■ WHAT YOU ARE ASKED TO DO: Copy everything in the listing below, from its first line down through the line containing "39: (1318, 16)", and leave the pictures out.

━━━━━━━━━━━━━━━━━━━━

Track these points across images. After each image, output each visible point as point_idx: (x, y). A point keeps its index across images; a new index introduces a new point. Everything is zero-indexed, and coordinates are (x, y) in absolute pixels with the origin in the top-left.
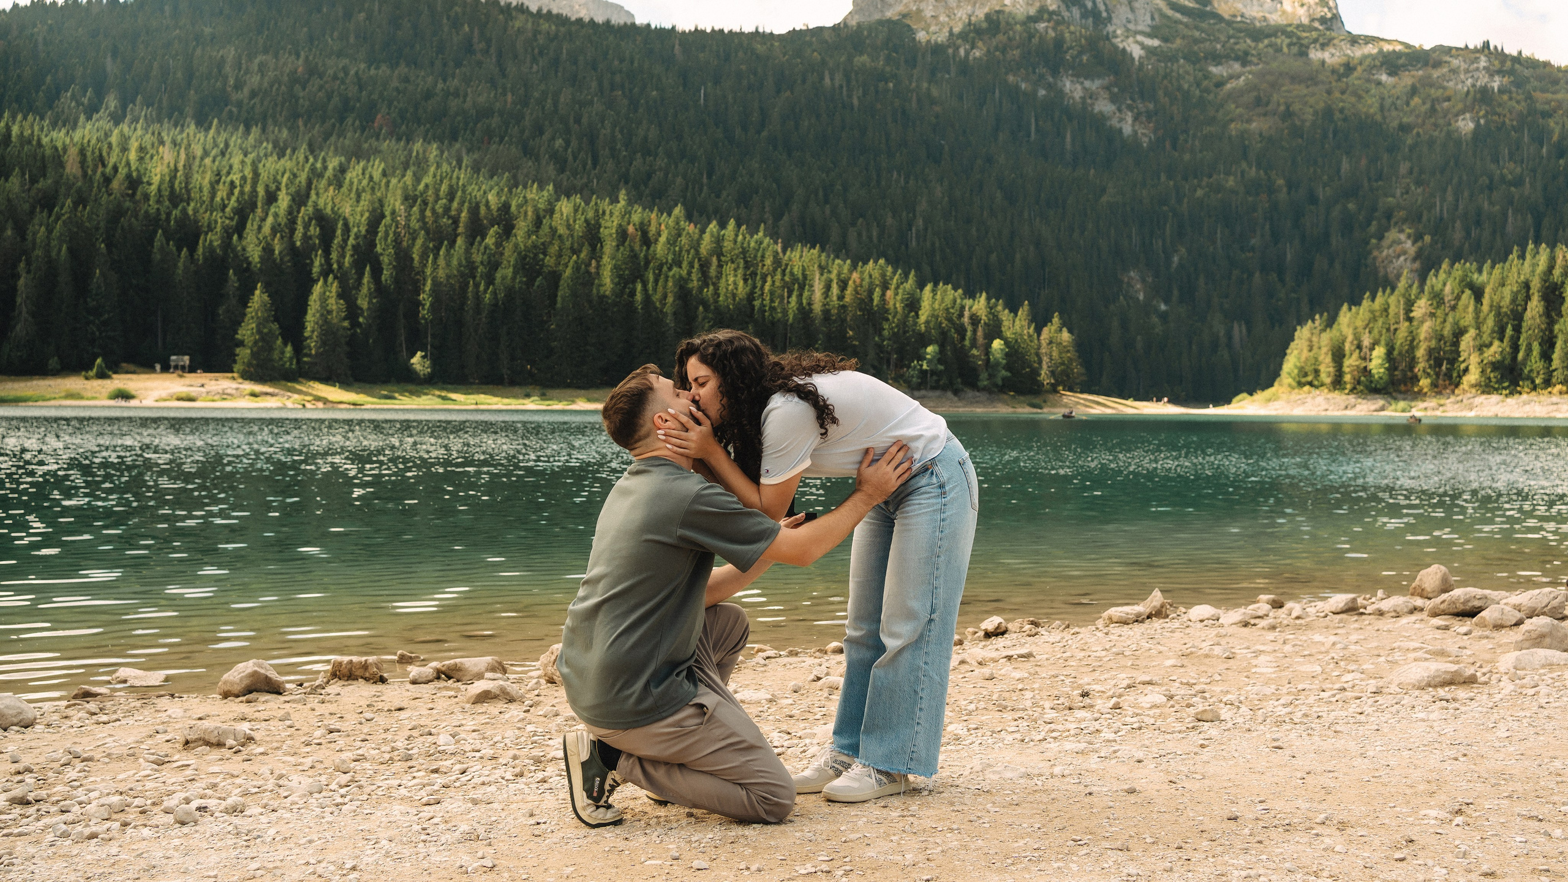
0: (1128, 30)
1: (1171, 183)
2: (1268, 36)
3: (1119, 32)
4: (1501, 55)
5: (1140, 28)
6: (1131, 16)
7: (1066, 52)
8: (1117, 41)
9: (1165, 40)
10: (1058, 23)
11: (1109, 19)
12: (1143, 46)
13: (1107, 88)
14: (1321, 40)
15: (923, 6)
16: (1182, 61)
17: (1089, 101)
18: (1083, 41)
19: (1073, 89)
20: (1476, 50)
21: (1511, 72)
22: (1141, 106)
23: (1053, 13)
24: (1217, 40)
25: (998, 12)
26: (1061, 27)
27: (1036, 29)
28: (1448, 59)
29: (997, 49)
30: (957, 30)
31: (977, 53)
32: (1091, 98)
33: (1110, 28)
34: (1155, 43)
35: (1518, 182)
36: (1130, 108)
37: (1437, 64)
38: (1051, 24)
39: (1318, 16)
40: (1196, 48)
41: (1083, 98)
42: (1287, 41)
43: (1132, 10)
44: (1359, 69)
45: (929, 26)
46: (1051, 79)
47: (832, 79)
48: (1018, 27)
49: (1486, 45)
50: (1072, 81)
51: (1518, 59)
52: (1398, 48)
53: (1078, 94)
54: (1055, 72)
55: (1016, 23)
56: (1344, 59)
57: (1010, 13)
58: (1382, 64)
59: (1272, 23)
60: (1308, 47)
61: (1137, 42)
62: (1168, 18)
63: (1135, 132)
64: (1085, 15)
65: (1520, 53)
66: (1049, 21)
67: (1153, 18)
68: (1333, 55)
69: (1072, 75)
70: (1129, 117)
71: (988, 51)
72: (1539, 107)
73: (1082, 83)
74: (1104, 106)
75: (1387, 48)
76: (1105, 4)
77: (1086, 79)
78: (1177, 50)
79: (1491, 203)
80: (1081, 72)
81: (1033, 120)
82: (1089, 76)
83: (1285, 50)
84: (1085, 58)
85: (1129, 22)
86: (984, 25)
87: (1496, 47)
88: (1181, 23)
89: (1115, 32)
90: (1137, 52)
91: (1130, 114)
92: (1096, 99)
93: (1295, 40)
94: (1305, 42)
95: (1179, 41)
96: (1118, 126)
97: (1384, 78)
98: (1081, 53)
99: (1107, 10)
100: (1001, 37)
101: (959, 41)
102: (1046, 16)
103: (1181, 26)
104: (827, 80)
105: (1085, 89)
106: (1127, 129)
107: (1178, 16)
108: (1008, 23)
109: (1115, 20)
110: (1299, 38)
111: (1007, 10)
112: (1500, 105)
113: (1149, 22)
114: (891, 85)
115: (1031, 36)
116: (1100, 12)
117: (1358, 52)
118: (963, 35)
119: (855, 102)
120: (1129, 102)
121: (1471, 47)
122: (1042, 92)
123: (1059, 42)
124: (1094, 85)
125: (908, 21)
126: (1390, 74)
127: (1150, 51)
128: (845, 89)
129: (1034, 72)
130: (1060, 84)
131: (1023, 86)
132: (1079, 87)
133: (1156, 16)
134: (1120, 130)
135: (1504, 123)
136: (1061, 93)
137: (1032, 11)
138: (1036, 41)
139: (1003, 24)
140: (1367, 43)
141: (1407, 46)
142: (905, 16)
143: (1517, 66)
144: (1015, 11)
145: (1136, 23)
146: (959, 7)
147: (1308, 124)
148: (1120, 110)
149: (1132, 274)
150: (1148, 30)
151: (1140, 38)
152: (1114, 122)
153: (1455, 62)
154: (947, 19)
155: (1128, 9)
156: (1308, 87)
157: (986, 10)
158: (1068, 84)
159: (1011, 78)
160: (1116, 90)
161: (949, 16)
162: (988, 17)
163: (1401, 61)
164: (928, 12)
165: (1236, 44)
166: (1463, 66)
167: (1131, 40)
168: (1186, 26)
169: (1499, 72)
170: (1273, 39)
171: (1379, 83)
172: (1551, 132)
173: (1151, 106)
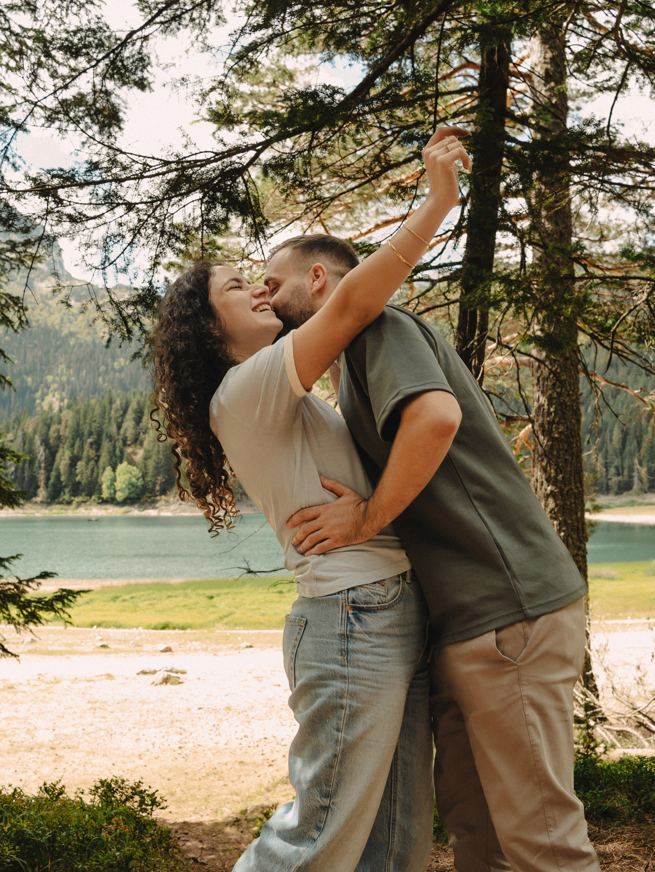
75: (77, 284)
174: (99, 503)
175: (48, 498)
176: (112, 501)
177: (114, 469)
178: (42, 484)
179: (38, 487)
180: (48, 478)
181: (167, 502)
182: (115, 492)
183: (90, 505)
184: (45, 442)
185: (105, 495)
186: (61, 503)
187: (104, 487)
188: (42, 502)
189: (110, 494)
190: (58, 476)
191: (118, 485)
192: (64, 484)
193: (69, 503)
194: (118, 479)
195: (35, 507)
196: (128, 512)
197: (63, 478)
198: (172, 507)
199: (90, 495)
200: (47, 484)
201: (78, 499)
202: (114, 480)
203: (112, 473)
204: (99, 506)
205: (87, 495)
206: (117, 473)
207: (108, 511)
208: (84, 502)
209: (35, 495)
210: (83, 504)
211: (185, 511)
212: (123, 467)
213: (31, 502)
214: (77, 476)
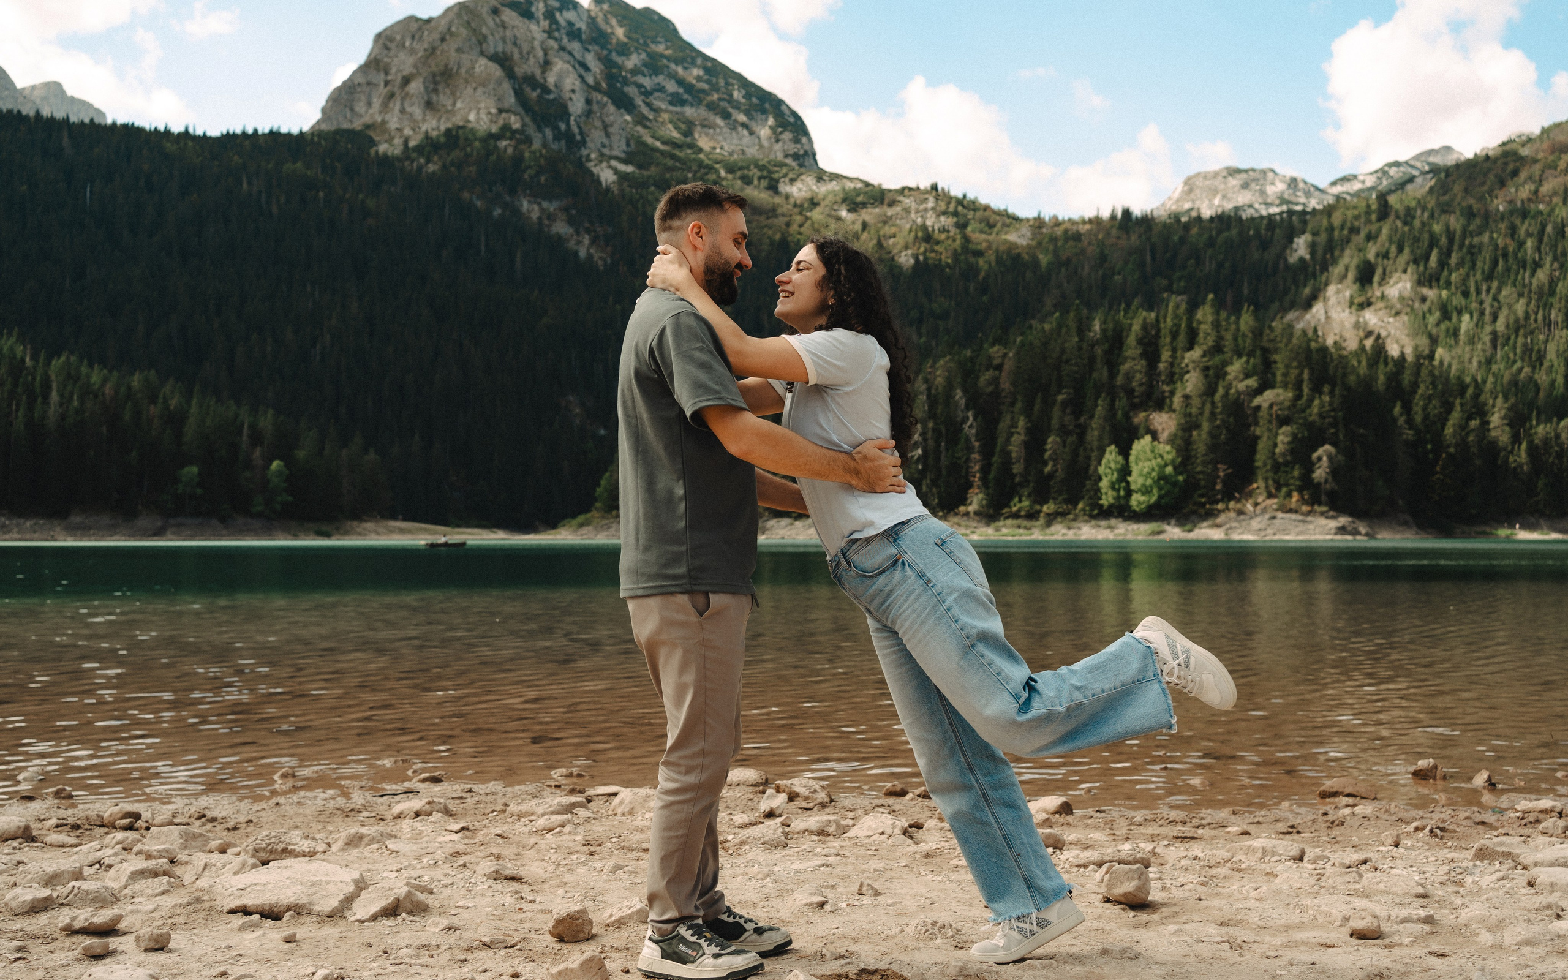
0: (602, 155)
1: (618, 307)
2: (740, 169)
3: (593, 156)
4: (947, 197)
5: (615, 153)
6: (605, 141)
7: (524, 171)
8: (590, 165)
9: (640, 166)
10: (519, 142)
11: (584, 143)
12: (616, 171)
13: (566, 210)
14: (791, 175)
15: (388, 117)
16: (652, 188)
17: (546, 222)
18: (542, 161)
19: (530, 208)
20: (926, 192)
21: (956, 214)
22: (598, 229)
23: (516, 131)
24: (689, 170)
25: (459, 127)
26: (522, 147)
27: (496, 147)
28: (901, 198)
29: (452, 163)
30: (412, 144)
31: (431, 168)
32: (549, 218)
33: (584, 152)
34: (630, 169)
35: (945, 316)
36: (588, 231)
37: (892, 204)
38: (513, 143)
39: (791, 152)
40: (668, 176)
41: (540, 219)
42: (759, 174)
43: (608, 135)
44: (823, 204)
45: (392, 138)
46: (508, 198)
47: (250, 183)
48: (477, 143)
49: (934, 187)
50: (529, 202)
51: (961, 202)
52: (859, 185)
53: (535, 215)
54: (513, 192)
55: (476, 139)
56: (808, 195)
57: (472, 129)
58: (844, 201)
59: (749, 156)
60: (777, 181)
61: (610, 167)
62: (645, 145)
63: (590, 257)
64: (557, 138)
65: (965, 196)
66: (511, 139)
67: (628, 145)
68: (800, 190)
69: (530, 195)
70: (586, 240)
71: (444, 167)
72: (972, 246)
73: (539, 204)
74: (561, 228)
75: (850, 185)
76: (579, 127)
77: (544, 199)
78: (649, 177)
79: (920, 335)
80: (539, 193)
81: (483, 238)
82: (549, 198)
83: (756, 182)
84: (543, 178)
85: (604, 146)
86: (443, 140)
87: (943, 189)
88: (657, 150)
89: (589, 155)
90: (607, 176)
91: (587, 237)
92: (554, 221)
93: (765, 173)
94: (776, 176)
95: (653, 170)
96: (575, 248)
97: (844, 213)
98: (538, 174)
99: (581, 133)
100: (456, 154)
101: (414, 155)
102: (508, 134)
103: (657, 154)
104: (245, 186)
105: (542, 210)
106: (583, 253)
107: (658, 144)
108: (467, 139)
109: (590, 144)
110: (770, 172)
111: (470, 126)
112: (938, 243)
113: (625, 148)
114: (321, 194)
115: (489, 153)
116: (574, 135)
117: (822, 189)
118: (419, 149)
119: (275, 210)
120: (587, 225)
121: (922, 187)
122: (498, 212)
123: (518, 160)
124: (551, 206)
125: (372, 134)
126: (849, 211)
127: (623, 177)
128: (264, 195)
129: (491, 191)
130: (517, 203)
131: (479, 203)
132: (536, 207)
133: (632, 143)
134: (576, 254)
135: (940, 260)
136: (517, 212)
137: (494, 129)
138: (493, 158)
139: (461, 142)
140: (831, 180)
141: (867, 184)
142: (368, 127)
143: (960, 208)
144: (478, 127)
145: (611, 148)
146: (424, 120)
147: (763, 254)
148: (578, 233)
149: (571, 398)
150: (623, 155)
151: (614, 163)
152: (572, 244)
153: (907, 201)
154: (411, 133)
155: (603, 134)
156: (768, 218)
157: (449, 125)
158: (525, 204)
159: (466, 195)
160: (574, 212)
161: (413, 130)
162: (448, 131)
163: (860, 199)
164: (393, 124)
165: (706, 174)
166: (914, 205)
167: (604, 164)
168: (662, 153)
169: (944, 213)
170: (746, 172)
171: (839, 219)
172: (977, 271)
173: (610, 230)
174: (1093, 517)
175: (988, 506)
176: (1122, 511)
177: (1125, 452)
178: (977, 480)
179: (970, 485)
180: (985, 471)
181: (1240, 512)
182: (1129, 493)
183: (1074, 520)
184: (973, 401)
185: (1107, 498)
186: (1016, 516)
187: (1104, 484)
188: (976, 513)
189: (1118, 498)
190: (1007, 463)
191: (1136, 480)
192: (1017, 480)
193: (1032, 516)
194: (1135, 470)
195: (964, 521)
196: (1160, 533)
197: (1017, 468)
198: (1255, 524)
199: (1073, 501)
200: (984, 480)
201: (1048, 508)
202: (1125, 472)
203: (1120, 458)
204: (1093, 522)
205: (1066, 501)
206: (1132, 458)
207: (1116, 531)
208: (1063, 514)
209: (963, 501)
210: (1059, 519)
211: (1285, 531)
212: (1141, 446)
213: (956, 514)
214: (1045, 464)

━━━━━━━━━━━━━━━━━━━━

■ REPLY TO THE TASK:
Track these points across images. After each image, output each visible point as point_idx: (x, y). A point keeps its index across images; a new index introduces a new point. Everything is zero-indexed, and coordinates are (x, y) in absolute pixels with the origin in the top-left.
0: (1128, 30)
1: (1171, 183)
2: (1268, 36)
3: (1119, 32)
4: (1501, 55)
5: (1140, 28)
6: (1131, 16)
7: (1066, 52)
8: (1117, 41)
9: (1165, 40)
10: (1058, 23)
11: (1109, 19)
12: (1143, 46)
13: (1107, 88)
14: (1321, 40)
15: (923, 6)
16: (1182, 61)
17: (1089, 101)
18: (1083, 41)
19: (1073, 89)
20: (1476, 50)
21: (1511, 72)
22: (1141, 106)
23: (1053, 13)
24: (1217, 40)
25: (998, 12)
26: (1061, 27)
27: (1036, 29)
28: (1448, 59)
29: (997, 49)
30: (957, 30)
31: (977, 53)
32: (1091, 98)
33: (1110, 28)
34: (1155, 43)
35: (1518, 182)
36: (1130, 108)
37: (1437, 64)
38: (1051, 24)
39: (1318, 16)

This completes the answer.